Instead, it’s creeping back up to pre-settlement levels.

According to a new Redfin report, the average U.S. buyer’s agent commission rose to 2.43% in Q2 2025, up from 2.38% a year earlier. That’s the third consecutive quarter of increases, bringing compensation back to where it was in the first quarter of 2024, before the settlement officially went into effect.

Byron Lazine put it simply on this week’s Real Word Podcast

“One year in, Redfin—who hates agents earning a comp—they’ve got to publish the truth. And the stats don’t lie. Compensation is moving up.”

So why are buyer agent commissions on the rise? Let’s break down the data and the market dynamics driving it.

Redfin’s Key Findings on Buyer Agent Compensation

Redfin’s analysis looked at thousands of closed transactions from its agents, partner agents, and Bay Equity Home Loans. The results show a steady recovery in compensation levels after a brief dip immediately following the NAR settlement.

Here are the highlights from Q2 2025:

  • National average: Buyer agent compensation was 2.43%, up from 2.38% a year earlier.
  • Homes under $500,000: Compensation averaged 2.52%, the highest level since Q3 2023.
  • Homes $500K–$999K: Compensation rose to 2.34%, up from 2.31% a year ago.
  • Homes $1 million+: Compensation ticked up to 2.21%, up slightly from the previous quarter’s record low of 2.19%, but still below the 2.24% seen a year earlier.
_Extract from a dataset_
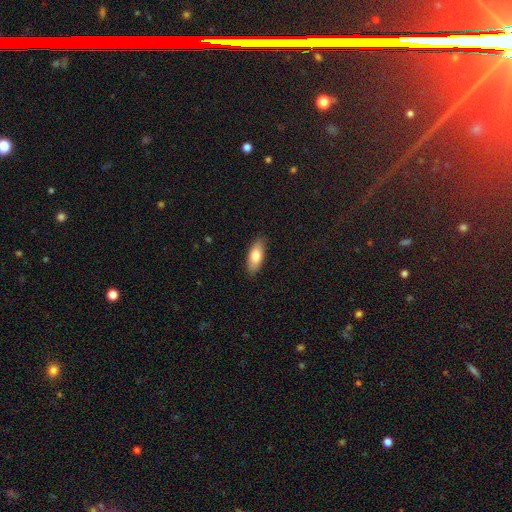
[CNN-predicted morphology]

The report also noted that in June, the U.S. housing market had 500,000 more sellers than buyers, the largest gap since 2013. With so few buyers, sellers are under pressure to offer competitive terms, including higher compensation, to close deals.

Why Predictions of a “Race to the Bottom” Fell Flat

When the NAR settlement took effect in August 2024, commissions initially dropped to a low 2.36% in the third quarter. Many believed this signaled the start of a downward slide.

But as Byron pointed out on The Real Word, those predictions underestimated how consumers actually behave: 

“If consumers wanted no agent or less agent support…then you’d actually see comp moving down one year later. You’re not seeing that. You’re seeing that consumers value what we do. They seek it out. They prefer it.”

Nicole White added her perspective from the buy side when Byron asked what she’d never had the ability to do outside the last 12 months. 

Her answer: “Negotiate what you’re going to get paid.”  

Used to be whatever number was being offered on the MLS was the number buyer agents were taking. They might complain, but typically, most agents didn’t ask for more. 

There were exceptions, though, as Nicole pointed out, describing one agent on her team who’d been in the business for a much shorter time and was asking for more than what was offered. 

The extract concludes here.